7. The method for predicting drug sensitivity based on multigroup chemical data fusion of claim 1, wherein the drug sensitivity prediction module comprises a plurality of fully-connected layers for performing feature fusion and regression prediction on the input cell line features and the splicing features of the drug features to obtain the semi-inhibitory concentration of the drug.

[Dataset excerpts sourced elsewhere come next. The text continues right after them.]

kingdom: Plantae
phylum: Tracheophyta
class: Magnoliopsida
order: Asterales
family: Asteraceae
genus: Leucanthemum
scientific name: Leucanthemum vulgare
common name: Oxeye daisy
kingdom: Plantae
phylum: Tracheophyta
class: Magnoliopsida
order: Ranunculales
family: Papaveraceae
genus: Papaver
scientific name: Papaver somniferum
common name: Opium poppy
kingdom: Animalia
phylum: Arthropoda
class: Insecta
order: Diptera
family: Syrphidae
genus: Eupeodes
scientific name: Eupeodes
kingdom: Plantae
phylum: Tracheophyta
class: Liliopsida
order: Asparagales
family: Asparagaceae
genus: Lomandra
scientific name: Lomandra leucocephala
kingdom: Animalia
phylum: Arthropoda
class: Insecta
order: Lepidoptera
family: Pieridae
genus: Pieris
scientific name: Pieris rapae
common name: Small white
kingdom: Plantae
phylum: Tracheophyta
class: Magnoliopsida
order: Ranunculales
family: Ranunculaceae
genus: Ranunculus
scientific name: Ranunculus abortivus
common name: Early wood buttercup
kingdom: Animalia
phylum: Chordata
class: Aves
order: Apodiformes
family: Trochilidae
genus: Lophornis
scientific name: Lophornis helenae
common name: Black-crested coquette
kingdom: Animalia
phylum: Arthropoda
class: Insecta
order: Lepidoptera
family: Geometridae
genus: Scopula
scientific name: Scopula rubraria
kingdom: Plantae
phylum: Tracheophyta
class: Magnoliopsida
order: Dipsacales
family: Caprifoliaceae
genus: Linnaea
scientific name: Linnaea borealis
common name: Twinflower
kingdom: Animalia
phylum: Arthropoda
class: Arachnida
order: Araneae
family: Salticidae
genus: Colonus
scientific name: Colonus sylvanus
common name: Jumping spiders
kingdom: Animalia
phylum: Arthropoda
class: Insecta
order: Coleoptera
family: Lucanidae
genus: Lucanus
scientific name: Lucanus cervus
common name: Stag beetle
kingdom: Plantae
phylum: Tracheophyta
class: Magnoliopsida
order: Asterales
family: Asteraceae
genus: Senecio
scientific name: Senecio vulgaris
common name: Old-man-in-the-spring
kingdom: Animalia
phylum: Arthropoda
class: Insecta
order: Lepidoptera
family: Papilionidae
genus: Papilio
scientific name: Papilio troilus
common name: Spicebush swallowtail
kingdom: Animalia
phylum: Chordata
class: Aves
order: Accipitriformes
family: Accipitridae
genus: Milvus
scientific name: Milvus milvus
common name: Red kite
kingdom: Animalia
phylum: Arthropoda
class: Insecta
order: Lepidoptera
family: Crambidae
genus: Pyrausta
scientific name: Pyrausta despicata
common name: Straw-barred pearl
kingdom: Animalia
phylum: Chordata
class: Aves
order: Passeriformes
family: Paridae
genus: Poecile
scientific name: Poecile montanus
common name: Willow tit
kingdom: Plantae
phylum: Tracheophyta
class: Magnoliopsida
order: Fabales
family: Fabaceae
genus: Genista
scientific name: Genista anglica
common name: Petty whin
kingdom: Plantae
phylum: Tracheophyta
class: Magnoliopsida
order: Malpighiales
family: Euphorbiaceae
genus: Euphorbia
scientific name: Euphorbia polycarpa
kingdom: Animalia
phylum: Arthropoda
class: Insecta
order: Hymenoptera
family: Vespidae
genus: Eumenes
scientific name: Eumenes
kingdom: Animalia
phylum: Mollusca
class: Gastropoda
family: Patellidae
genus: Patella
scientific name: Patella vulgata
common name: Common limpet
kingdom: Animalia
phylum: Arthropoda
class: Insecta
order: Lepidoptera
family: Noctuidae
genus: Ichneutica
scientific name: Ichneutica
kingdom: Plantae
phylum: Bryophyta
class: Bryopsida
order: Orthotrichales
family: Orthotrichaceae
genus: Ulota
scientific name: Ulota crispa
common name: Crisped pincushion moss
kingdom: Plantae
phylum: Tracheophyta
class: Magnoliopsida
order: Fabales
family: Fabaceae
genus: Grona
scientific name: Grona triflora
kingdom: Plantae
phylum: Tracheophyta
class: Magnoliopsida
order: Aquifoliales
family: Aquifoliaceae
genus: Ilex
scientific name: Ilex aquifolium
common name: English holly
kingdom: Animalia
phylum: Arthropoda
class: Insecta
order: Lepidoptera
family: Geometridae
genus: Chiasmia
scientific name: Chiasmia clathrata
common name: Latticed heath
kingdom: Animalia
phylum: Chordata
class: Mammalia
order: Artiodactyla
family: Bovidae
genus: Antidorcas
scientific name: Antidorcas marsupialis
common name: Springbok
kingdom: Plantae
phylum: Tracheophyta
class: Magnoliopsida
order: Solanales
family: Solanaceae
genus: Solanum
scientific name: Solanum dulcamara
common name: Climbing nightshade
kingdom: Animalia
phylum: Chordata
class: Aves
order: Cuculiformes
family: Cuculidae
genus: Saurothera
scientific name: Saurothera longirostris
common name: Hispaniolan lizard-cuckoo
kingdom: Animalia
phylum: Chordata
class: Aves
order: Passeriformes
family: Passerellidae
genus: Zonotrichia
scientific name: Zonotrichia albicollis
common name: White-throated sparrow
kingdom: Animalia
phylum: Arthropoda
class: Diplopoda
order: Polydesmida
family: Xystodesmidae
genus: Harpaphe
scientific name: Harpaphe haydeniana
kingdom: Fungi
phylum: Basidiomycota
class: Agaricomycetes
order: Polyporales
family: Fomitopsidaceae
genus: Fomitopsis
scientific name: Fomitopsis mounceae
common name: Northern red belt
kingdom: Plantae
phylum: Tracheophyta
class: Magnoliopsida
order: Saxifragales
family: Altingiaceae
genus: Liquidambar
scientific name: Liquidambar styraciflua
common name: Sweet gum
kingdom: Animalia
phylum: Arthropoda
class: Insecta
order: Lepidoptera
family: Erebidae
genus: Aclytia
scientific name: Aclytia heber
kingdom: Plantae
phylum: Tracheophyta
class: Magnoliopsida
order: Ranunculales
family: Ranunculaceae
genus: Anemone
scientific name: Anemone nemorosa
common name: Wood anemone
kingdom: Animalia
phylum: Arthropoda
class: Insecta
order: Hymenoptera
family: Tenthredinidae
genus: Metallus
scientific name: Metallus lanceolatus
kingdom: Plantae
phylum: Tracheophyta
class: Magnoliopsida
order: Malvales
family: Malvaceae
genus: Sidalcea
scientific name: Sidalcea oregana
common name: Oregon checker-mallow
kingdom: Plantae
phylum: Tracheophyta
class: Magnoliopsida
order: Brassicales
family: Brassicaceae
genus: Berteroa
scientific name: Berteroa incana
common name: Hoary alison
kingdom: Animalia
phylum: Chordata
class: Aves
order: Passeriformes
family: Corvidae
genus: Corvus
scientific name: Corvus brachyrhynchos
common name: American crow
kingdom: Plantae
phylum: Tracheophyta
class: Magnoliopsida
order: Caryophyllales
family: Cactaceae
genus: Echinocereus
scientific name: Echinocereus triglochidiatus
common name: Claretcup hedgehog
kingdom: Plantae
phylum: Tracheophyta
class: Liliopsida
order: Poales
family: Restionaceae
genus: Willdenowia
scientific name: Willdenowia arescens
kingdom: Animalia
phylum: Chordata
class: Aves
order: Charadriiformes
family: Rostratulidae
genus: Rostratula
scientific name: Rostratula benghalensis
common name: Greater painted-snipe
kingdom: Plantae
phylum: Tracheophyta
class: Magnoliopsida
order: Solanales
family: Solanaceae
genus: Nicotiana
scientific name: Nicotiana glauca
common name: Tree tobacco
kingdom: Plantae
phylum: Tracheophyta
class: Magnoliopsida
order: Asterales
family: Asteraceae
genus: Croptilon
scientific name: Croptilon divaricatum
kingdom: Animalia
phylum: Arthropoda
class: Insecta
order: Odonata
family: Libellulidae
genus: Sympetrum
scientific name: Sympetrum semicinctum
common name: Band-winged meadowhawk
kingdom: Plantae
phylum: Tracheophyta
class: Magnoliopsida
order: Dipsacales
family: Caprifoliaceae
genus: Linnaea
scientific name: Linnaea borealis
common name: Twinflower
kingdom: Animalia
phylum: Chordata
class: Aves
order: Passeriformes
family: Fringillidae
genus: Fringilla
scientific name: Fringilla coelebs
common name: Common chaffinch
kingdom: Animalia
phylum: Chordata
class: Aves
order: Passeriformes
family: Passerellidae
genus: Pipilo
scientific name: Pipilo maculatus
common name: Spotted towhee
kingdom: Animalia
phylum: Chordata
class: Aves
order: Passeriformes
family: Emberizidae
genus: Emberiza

8. The method for predicting drug sensitivity based on multigroup chemical data fusion according to claim 1, characterized in that after multigroup chemical data of a cell line, drug data and semi-inhibitory concentration data of a drug on the cell line are obtained, outlier and missing value elimination processing is further performed on the data, and the processed data are used for constructing a training sample;

and when the parameters of the drug sensitivity prediction model are optimized, updating the model parameters of the drug sensitivity prediction model by taking the predicted value of the half inhibitory concentration and the mean square error of the corresponding truth label as a loss function.

9. A drug sensitivity prediction device based on multigroup chemical data fusion, comprising:

10. A drug sensitivity prediction device based on multigroup chemical data fusion, comprising a memory, a processor and a computer program stored in the memory and executable on the processor, wherein the processor implements the drug sensitivity prediction method based on multigroup chemical data fusion of any one of claims 1 to 8 when executing the computer program.